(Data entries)
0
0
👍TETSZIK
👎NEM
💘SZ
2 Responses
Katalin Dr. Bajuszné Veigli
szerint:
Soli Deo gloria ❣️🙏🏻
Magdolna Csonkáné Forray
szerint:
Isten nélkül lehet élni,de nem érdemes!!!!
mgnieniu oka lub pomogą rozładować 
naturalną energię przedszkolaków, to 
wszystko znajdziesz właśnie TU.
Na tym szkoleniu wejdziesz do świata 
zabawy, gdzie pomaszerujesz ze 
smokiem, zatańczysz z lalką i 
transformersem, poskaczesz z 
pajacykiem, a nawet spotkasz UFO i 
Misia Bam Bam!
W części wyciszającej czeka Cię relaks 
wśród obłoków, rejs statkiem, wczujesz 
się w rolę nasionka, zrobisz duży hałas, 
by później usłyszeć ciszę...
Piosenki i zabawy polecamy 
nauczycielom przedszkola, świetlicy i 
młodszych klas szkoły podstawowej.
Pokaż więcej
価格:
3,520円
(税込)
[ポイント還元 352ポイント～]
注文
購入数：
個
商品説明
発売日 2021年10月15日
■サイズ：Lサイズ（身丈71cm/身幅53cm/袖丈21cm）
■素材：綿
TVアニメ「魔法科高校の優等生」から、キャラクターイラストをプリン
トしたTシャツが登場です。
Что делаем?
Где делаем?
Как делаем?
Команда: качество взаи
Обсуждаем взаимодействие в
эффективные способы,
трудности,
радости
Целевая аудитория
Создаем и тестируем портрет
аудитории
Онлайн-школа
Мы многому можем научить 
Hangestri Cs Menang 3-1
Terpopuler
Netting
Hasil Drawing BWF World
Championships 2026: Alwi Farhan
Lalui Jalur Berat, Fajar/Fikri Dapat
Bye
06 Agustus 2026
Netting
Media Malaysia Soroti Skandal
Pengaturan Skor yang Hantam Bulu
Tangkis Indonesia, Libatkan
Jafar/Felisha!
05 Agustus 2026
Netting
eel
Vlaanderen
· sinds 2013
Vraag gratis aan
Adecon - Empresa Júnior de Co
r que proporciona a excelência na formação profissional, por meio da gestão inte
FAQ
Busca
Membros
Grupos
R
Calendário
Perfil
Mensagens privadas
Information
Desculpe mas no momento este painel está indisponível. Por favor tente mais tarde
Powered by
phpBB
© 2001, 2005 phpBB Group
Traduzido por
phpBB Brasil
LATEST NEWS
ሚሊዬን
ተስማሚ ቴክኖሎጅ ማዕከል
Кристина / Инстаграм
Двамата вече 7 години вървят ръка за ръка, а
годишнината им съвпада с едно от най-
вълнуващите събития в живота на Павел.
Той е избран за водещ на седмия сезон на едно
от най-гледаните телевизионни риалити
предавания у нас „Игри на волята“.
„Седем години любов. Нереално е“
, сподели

• _TO DO_:
Give each line of the records above again, unchanged.

• _REPLY TO THE EXERCISE_:
0
0
👍TETSZIK
👎NEM
💘SZ
2 Responses
Katalin Dr. Bajuszné Veigli
szerint:
Soli Deo gloria ❣️🙏🏻
Magdolna Csonkáné Forray
szerint:
Isten nélkül lehet élni,de nem érdemes!!!!
mgnieniu oka lub pomogą rozładować 
naturalną energię przedszkolaków, to 
wszystko znajdziesz właśnie TU.
Na tym szkoleniu wejdziesz do świata 
zabawy, gdzie pomaszerujesz ze 
smokiem, zatańczysz z lalką i 
transformersem, poskaczesz z 
pajacykiem, a nawet spotkasz UFO i 
Misia Bam Bam!
W części wyciszającej czeka Cię relaks 
wśród obłoków, rejs statkiem, wczujesz 
się w rolę nasionka, zrobisz duży hałas, 
by później usłyszeć ciszę...
Piosenki i zabawy polecamy 
nauczycielom przedszkola, świetlicy i 
młodszych klas szkoły podstawowej.
Pokaż więcej
価格:
3,520円
(税込)
[ポイント還元 352ポイント～]
注文
購入数：
個
商品説明
発売日 2021年10月15日
■サイズ：Lサイズ（身丈71cm/身幅53cm/袖丈21cm）
■素材：綿
TVアニメ「魔法科高校の優等生」から、キャラクターイラストをプリン
トしたTシャツが登場です。
Что делаем?
Где делаем?
Как делаем?
Команда: качество взаи
Обсуждаем взаимодействие в
эффективные способы,
трудности,
радости
Целевая аудитория
Создаем и тестируем портрет
аудитории
Онлайн-школа
Мы многому можем научить 
Hangestri Cs Menang 3-1
Terpopuler
Netting
Hasil Drawing BWF World
Championships 2026: Alwi Farhan
Lalui Jalur Berat, Fajar/Fikri Dapat
Bye
06 Agustus 2026
Netting
Media Malaysia Soroti Skandal
Pengaturan Skor yang Hantam Bulu
Tangkis Indonesia, Libatkan
Jafar/Felisha!
05 Agustus 2026
Netting
eel
Vlaanderen
· sinds 2013
Vraag gratis aan
Adecon - Empresa Júnior de Co
r que proporciona a excelência na formação profissional, por meio da gestão inte
FAQ
Busca
Membros
Grupos
R
Calendário
Perfil
Mensagens privadas
Information
Desculpe mas no momento este painel está indisponível. Por favor tente mais tarde
Powered by
phpBB
© 2001, 2005 phpBB Group
Traduzido por
phpBB Brasil
LATEST NEWS
ሚሊዬን
ተስማሚ ቴክኖሎጅ ማዕከል
Кристина / Инстаграм
Двамата вече 7 години вървят ръка за ръка, а
годишнината им съвпада с едно от най-
вълнуващите събития в живота на Павел.
Той е избран за водещ на седмия сезон на едно
от най-гледаните телевизионни риалити
предавания у нас „Игри на волята“.
„Седем години любов. Нереално е“
, сподели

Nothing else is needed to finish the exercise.